Spend autumn rediscovering the pleasures of Cornwall’s perfectly proportioned capital city, says Malcolm Bell from Visit Cornwall

Everyone knows Truro, usually for its shopping (and maybe park and rides and bus lanes). It is the retail capital of our wonderful Duchy but most of our visitors to Cornwall tend to only think about coming to Truro on a grey or wet day.

Truro has changed in so many ways since I was a boy, as it is the town, or should I say city, that I grew up in all those decades ago. Truro was not always a shopping Mecca, as when I grew up it was not rated for its shops and my mum, along with most of the other Truro families, used to go to either Falmouth to shop or - maybe more surprising for some - Redruth. Redruth had a big department store and many other shops and Truro was more of a sleepy market town, which by mid-afternoon on most days was almost deserted and certainly not the shopping centre for around half a million people, as it is today.

Having grown up in Trura’ I have so many fond memories, such as when I was a toddler, I clearly remember being on those toddler reins, which were blue with a lamb on the front and bells. I had an obsession about trying to jump into the running water in the road gutters in Boscawen Street and every time I got close enough, my mother would suddenly pull me back. I remember calling in to see my grandfather in Miners the butchers, as he always had sweets in the front pocket of his butcher apron, so it was always worth seeing him. Truro fascinated me with the back lanes and opes especially squeeze guys alley’. I would transverse the centre using these short cuts. It had great local markets including, the cattle market right in the city, as well as local shops and all the local characters. It was also funny to have Muttons the Butcher and Mallets the ironmongers – it was our version of toy town.

Anyway enough of my trip down memory lane (rather than a bus lane!) But the next time you come to Truro to shop, take extra time to start to explore this amazing little City. It’s not just about the national chain stores and international coffee bars it has a great history so why not sign-up for the tour organised by the Truro Tourist Information Centre (TIC) and while you in there look at the books and local goodies on offer in the TIC. Don’t forget to visit the museum, which has amazing collections and exhibits as well as a great art collection. Those are just two non-shopping activities, but there are many events and the gallery’s and certainly take the time to have lunch or stay on for dinner in the many local eateries – no need for chain restaurants that plague larger cities.

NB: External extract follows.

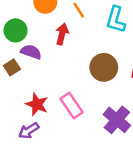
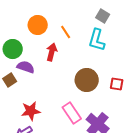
red star: (37, 104) -> (31, 111), turned -30
pink rectangle: (72, 106) -> (72, 113), moved

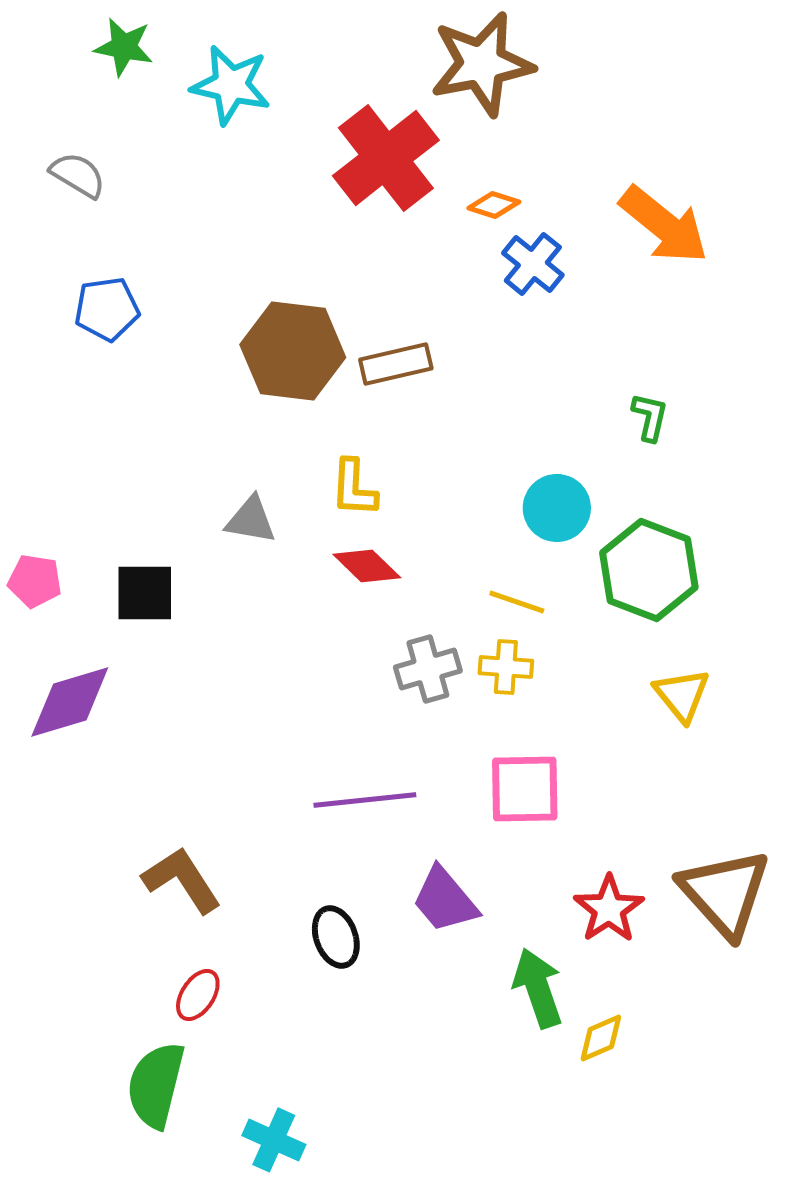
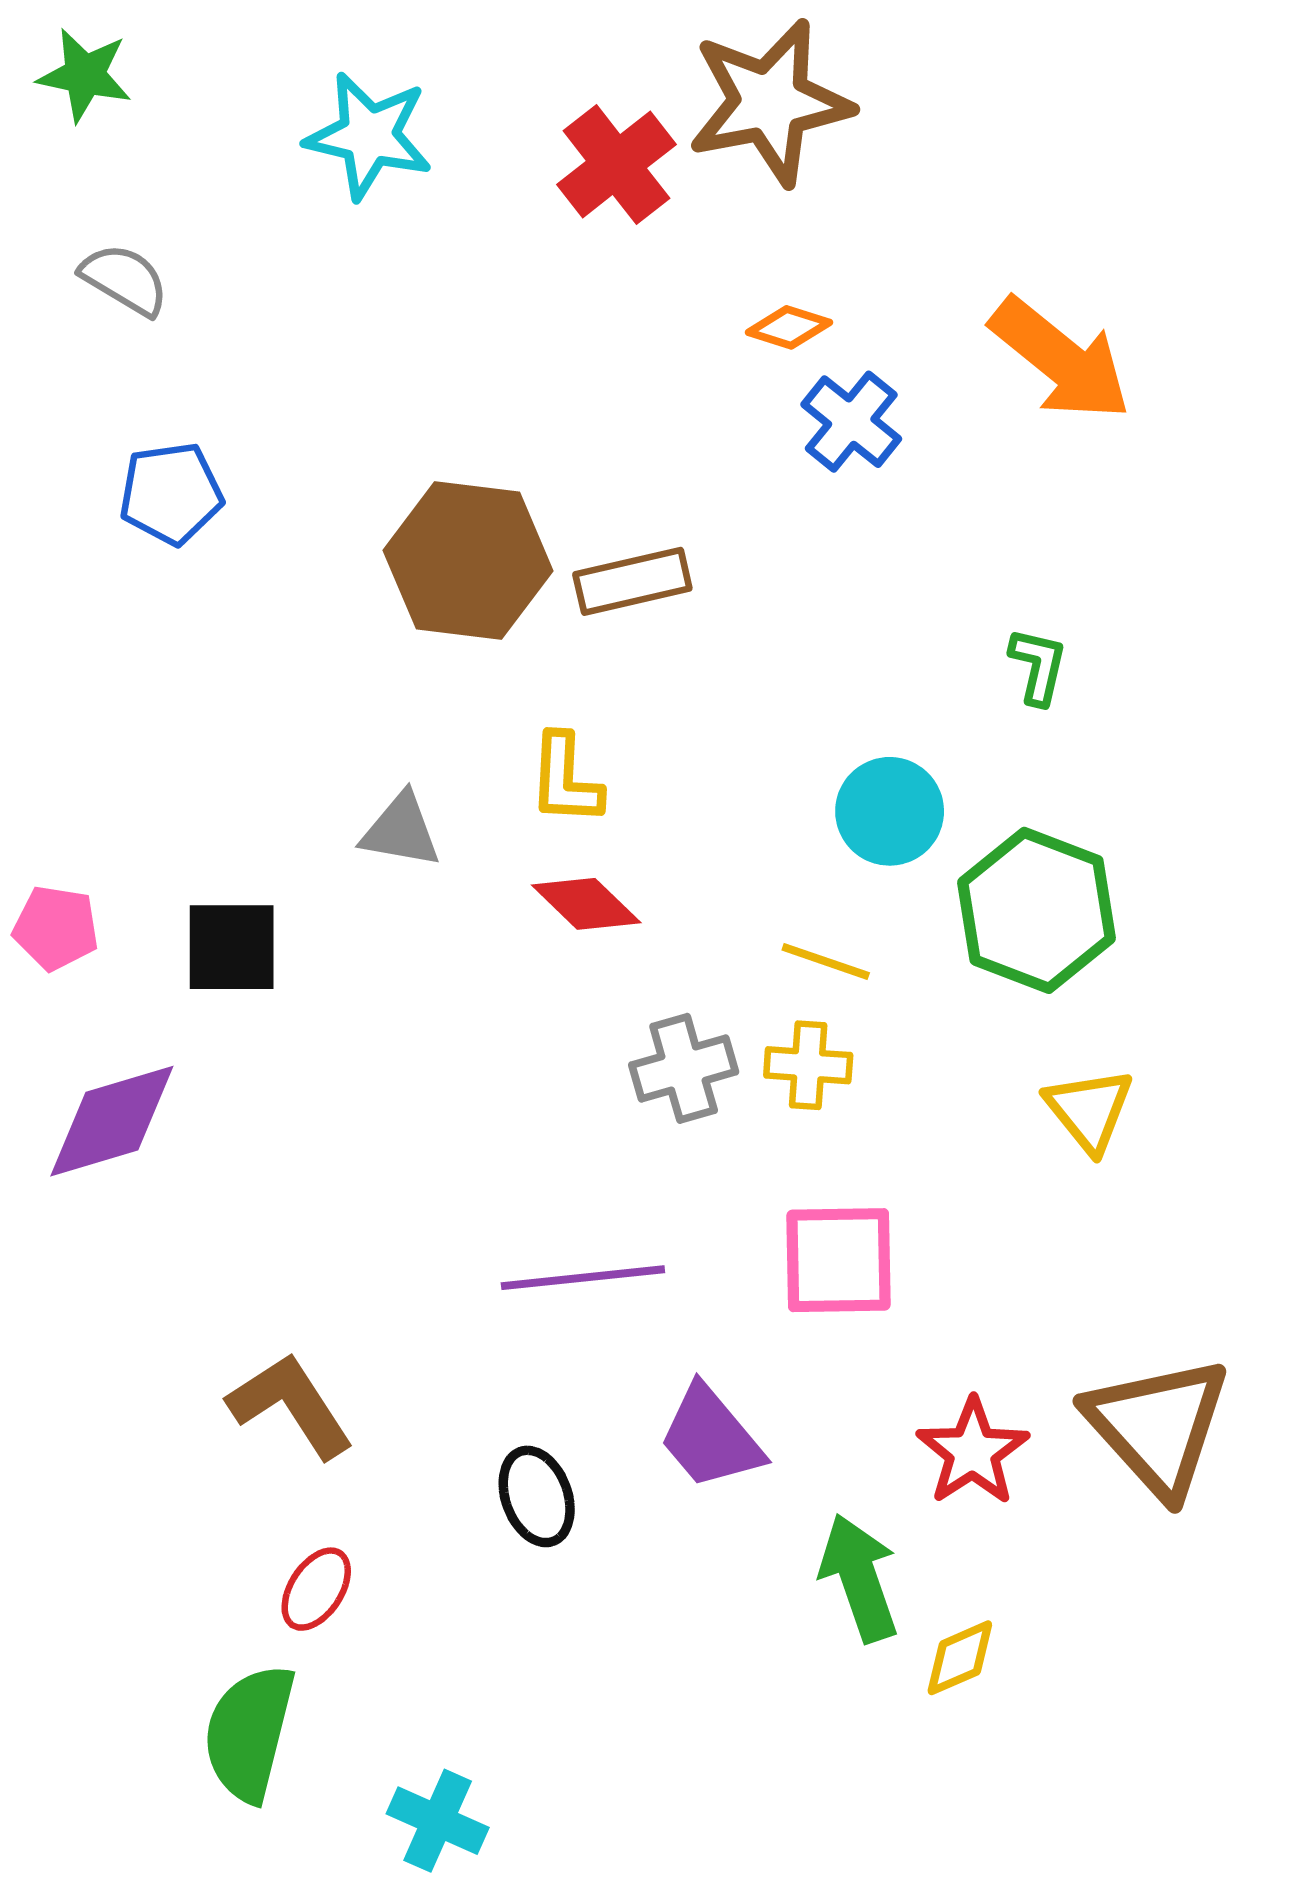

But there is the hidden Truro, some of it is all around you in the summer and others you have to take the time and trouble to go to. Truro has for decades prided itself on its gardens and flower displays and is a multiple winner in the Britain in Bloom competition over the years. Take a trip to Victoria Garden, it is a gem of garden only minutes from the heart of the city and then there is Boscawen Park with loads of things to do for the children.

So please take the time to really discover or maybe rediscover our great little city and as the wonderful staff at the Tourist Information Centre keep quite rightly reminding me, that when visitors from other parts of the UK and especially overseas guests come to Truro for the first time, they are blown away often referring to it as Cornwall’s Bath – they love the history the architecture and the independent shops and eateries – so if it is good enough for visitors, it is definitely good enough for us locals.